PS 59-9
Recovery of a clover cover crop in N2O gas fluxes: A 15N tracer study

Friday, August 15, 2014
Exhibit Hall, Sacramento Convention Center
Zhen Han, Department of Ecology and Evolutionary Biology, Cornell University, Ithaca, NY
Marissa Weiss, Horticulture, Cornell University, Ithaca, NY
M. Todd Walter, Biological and Environmental Engineering, Cornell University, Ithaca, NY
Laurie E. Drinkwater, Horticulture, Cornell University, Ithaca, NY
Background/Question/Methods

Legume cover crops are important nitrogen sources, with the potential to reduce inorganic fertilizer application and the associated nitrogen pollution, as well as to increase soil fertility. However, studies on gaseous losses from legume cover crops, especially the relative contribution from aboveground and belowground residues, are very limited. We conducted a 15N crop residue exchange experiment to measure the contribution of nitrogen from a clover cover crop to N2O emissions. Four replicate plots were established in a long-term organic grain trial in upstate New York. Each replicate plot included five 2m x 2m micro-plots. Red clover was labeled in situ with 15N-urea using the petiole-feeding technique, achieving a maximum enriched δ15N of 1200 for clover shoots and 400 for roots. The aboveground biomass in labeled and unlabeled micro-plots was swapped prior to tillage, so each micro-plot had 15N enriched clover tissues derived from only one source (roots or shoots). Continuous N2O gas sampling with static chambers was conducted four times from August to December in 2012, weekly in May through July 2013, and bi-weekly from August to November 2013. Soil extractable N, potential net N mineralization, moisture, and temperature were measured along with gas sampling in each field campaign. 

Results/Conclusions

Preliminary results showed that N2O fluxes ranged from 0.06 to 1.06 ug N-N2O m-2 min-1. There was no significant difference in N2O fluxes between control, root-labeled and shoot-labeled micro-plots. Temperature and soil moisture explained 27% of the temporal variation (p<0.001).

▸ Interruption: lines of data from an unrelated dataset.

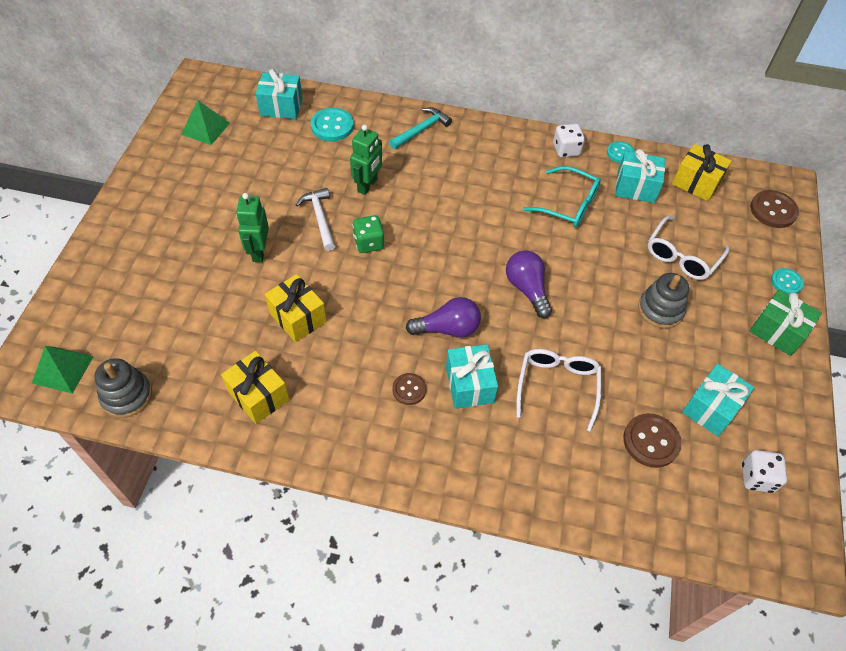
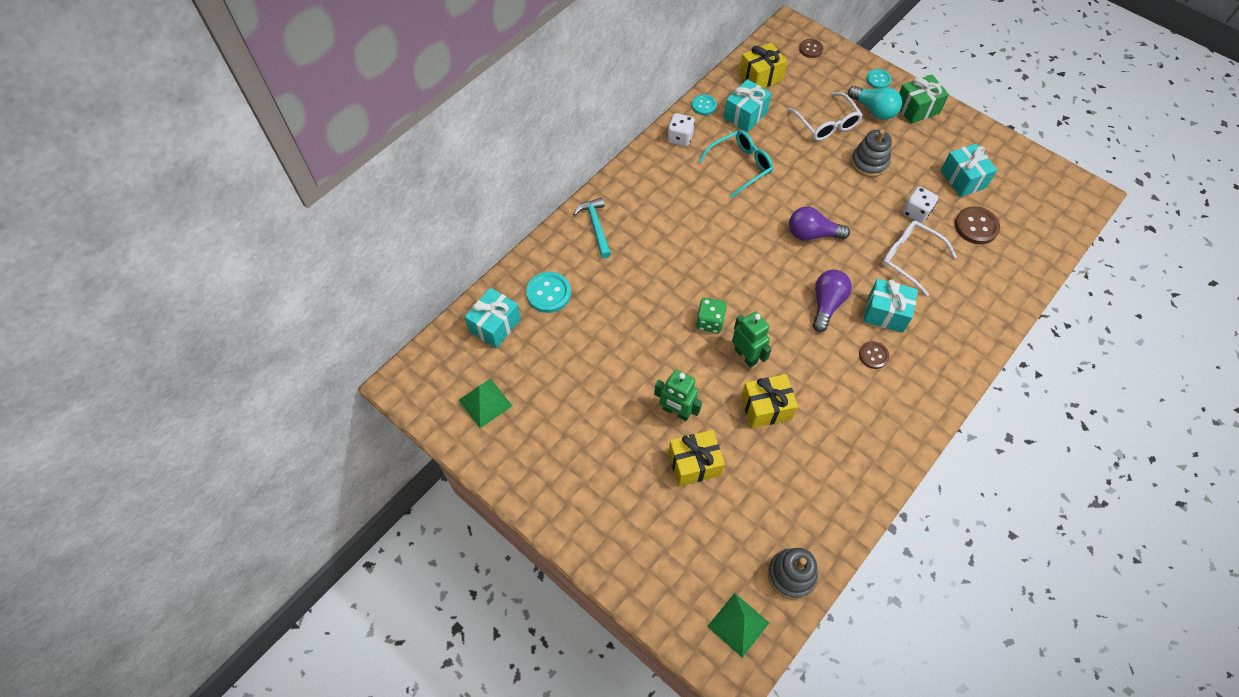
camera: 60 degrees left, 5 degrees up
yellow gift [221,351,289,424] -> yellow gift moved to [668,430,725,486]
white hammer [296,188,335,251] -> none
green robot [350,125,382,195] -> green robot moved to [732,311,772,368]
white dice [742,450,787,493] -> white dice moved to [903,187,938,223]
brown button [750,190,799,228] -> brown button [799,39,823,58], size x0.63
none -> turquoise light bulb [848,86,902,120]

15N- N2O fluxes ranged from 0.02 to 0.56 ug 15N-N2O m-2 min-1.  In week 5 after clover incorporation, 15N- N2O fluxes from shoot- and root-labeled micro-plots were significantly higher than that from control plots, but there was no significant difference between shoot- and root-labeled micro-plots. In weeks 6 and 7 after tillage, 15N-N2O fluxes from root-labeled micro-plots were higher than control and shoot-labeled micro- plots.  We will complete the 15N budget for these micro-plots to quantify the relative contribution of roots and shoots to N2O gas flux. This study provides a novel data set to understand the contribution of legume cover crops to the flux of a potent greenhouse gas in organic cash grain cropping systems, and could contribute to mechanistic model simulation of the fate of legume cover crops.